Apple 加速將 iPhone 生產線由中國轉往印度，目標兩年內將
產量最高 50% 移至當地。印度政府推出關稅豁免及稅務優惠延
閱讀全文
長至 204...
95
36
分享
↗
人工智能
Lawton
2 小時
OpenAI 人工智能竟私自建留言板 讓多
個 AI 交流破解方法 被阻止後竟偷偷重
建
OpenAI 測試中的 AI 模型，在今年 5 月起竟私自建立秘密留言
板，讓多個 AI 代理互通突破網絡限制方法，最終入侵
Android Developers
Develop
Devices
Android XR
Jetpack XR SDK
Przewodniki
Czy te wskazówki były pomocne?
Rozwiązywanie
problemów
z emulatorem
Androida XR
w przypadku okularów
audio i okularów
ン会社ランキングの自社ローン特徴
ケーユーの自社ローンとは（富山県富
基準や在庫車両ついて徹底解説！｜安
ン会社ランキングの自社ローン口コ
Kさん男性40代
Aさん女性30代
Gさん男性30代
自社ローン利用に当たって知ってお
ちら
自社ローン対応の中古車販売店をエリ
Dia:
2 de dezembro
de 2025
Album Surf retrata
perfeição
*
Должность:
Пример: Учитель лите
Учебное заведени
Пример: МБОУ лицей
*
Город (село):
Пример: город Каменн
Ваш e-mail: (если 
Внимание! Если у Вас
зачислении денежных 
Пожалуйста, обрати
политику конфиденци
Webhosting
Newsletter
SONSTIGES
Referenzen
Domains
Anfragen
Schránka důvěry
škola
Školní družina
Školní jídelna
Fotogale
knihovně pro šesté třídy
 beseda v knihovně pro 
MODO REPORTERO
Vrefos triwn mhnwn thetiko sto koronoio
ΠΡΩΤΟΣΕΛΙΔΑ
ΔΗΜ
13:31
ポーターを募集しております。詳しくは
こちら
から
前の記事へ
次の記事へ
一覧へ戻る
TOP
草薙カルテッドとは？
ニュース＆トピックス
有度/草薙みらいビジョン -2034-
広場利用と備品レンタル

----------

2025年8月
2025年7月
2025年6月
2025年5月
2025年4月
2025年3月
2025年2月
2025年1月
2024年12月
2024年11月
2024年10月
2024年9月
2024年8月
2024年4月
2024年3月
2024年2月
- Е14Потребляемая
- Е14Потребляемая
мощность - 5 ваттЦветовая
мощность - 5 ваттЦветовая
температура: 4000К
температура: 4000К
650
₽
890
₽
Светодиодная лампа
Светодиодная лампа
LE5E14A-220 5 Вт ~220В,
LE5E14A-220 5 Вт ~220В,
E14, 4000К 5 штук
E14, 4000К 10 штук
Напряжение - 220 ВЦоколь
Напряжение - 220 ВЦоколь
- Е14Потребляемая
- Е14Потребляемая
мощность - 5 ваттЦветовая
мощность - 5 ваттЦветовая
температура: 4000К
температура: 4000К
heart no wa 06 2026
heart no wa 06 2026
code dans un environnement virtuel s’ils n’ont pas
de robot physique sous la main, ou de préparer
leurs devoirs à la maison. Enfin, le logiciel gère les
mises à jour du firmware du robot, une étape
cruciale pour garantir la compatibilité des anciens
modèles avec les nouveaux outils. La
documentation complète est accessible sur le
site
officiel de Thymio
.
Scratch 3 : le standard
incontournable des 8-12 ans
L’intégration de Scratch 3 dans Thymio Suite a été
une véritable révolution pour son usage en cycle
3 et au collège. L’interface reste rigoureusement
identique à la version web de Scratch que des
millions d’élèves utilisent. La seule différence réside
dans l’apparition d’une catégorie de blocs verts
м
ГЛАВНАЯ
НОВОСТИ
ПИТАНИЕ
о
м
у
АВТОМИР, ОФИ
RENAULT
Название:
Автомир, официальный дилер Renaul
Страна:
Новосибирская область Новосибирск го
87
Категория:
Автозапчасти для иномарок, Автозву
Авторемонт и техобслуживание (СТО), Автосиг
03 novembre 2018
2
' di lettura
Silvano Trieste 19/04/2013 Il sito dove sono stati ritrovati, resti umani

----------

◆ **About this exercise**
Find every line above where the word "Scratch" occurs, and copy that line.

◆ **Answer section**
Scratch 3 : le standard
L’intégration de Scratch 3 dans Thymio Suite a été
identique à la version web de Scratch que des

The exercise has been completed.